Transcript
This transcript was autogenerated. To make changes, submit a PR.
So before I jump directly into the different
terms, Greenfield and Brown field, I want to give you a very short intro into
data labeling. Most likely every one of you already heard of it, but just a
very short basic concepts. So of course, if you
want to build some classifier or information extractor,
you don't only need raw data, but you need labeled data,
right? So for instance, if we have some email, we want to mark
or categorize different information that we want to
basically predict using an AI model.
And this is typically done via manually labeling the data,
right. So you have some person that labeling the data and you can then use
this labeling data to build your model.
Well, I want to do some analogy and talk about this
kind of data labeling. And we talk a lot about Greenfield and Brownfield
in it projects. Right. So in Greenfield is typically,
is when you can start from scratch, you can build in a completely new environment.

- Task statement: Quote each sentence in the data labeling transcript that begins with the word "So." The records that follow have no connection to the transcript.

- Rows:
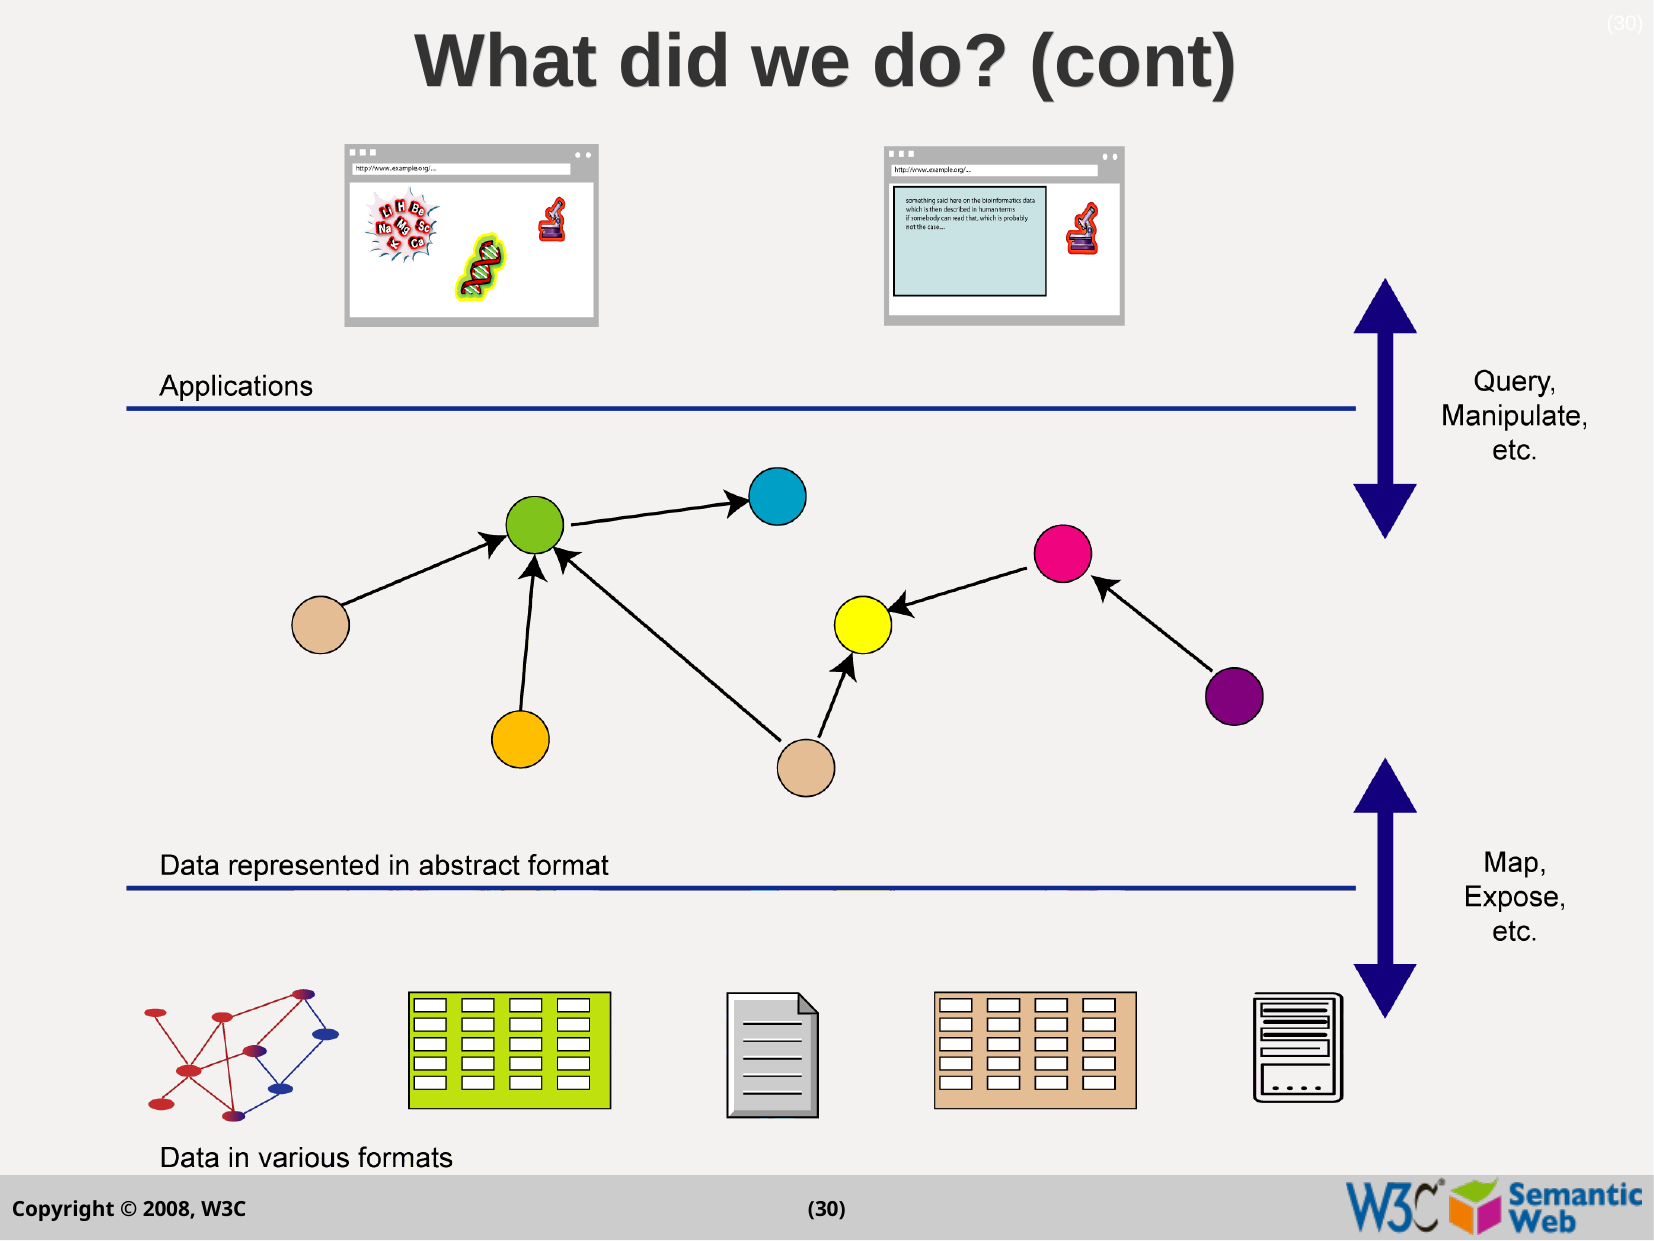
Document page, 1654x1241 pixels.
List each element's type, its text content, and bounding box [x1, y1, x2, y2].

title What did we do? (cont) [0, 0, 1654, 119]
picture [117, 144, 1642, 1235]
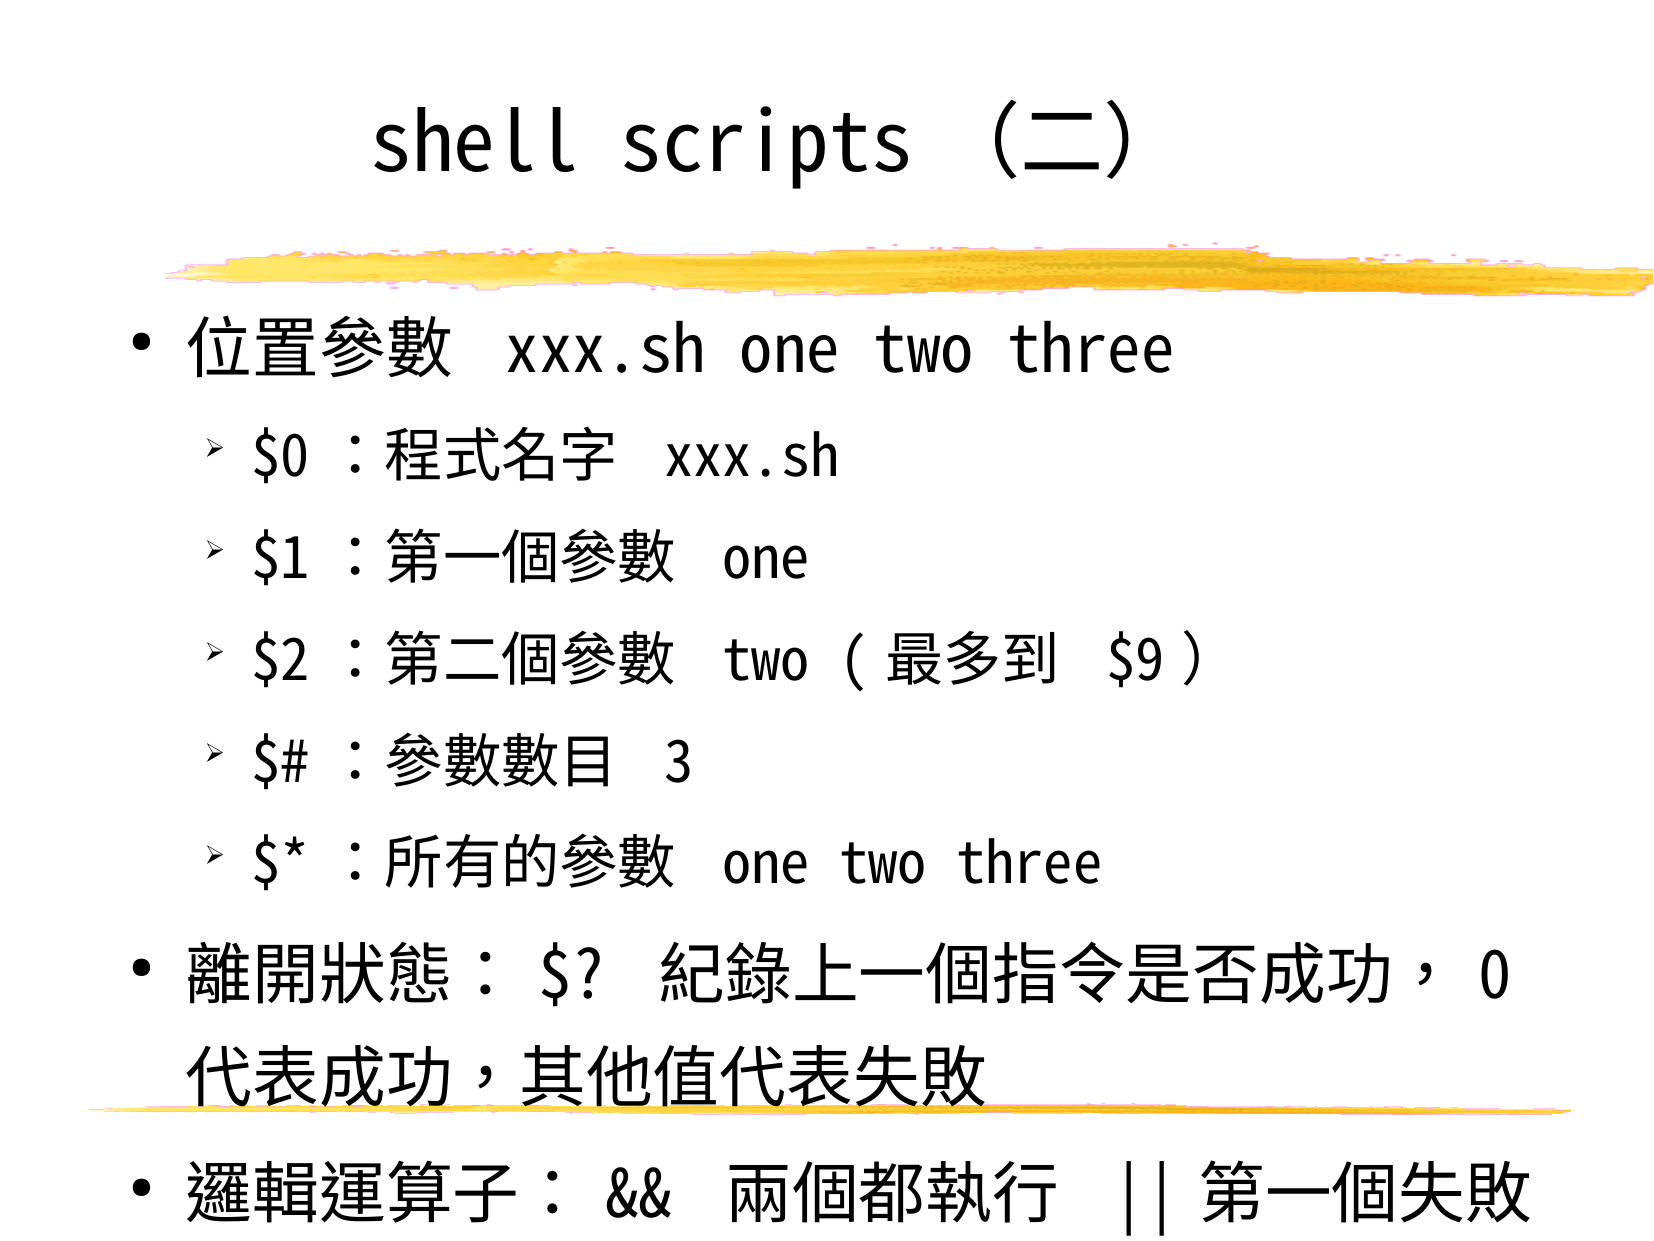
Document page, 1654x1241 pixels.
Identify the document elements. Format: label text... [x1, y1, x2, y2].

- Response:
- So before I jump directly into the different terms, Greenfield and Brown field, I want to give you a very short intro into data labeling.
- So of course, if you want to build some classifier or information extractor, you don't only need raw data, but you need labeled data, right?
- So for instance, if we have some email, we want to mark or categorize different information that we want to basically predict using an AI model.
- So you have some person that labeling the data and you can then use this labeling data to build your model.
- So in Greenfield is typically, is when you can start from scratch, you can build in a completely new environment.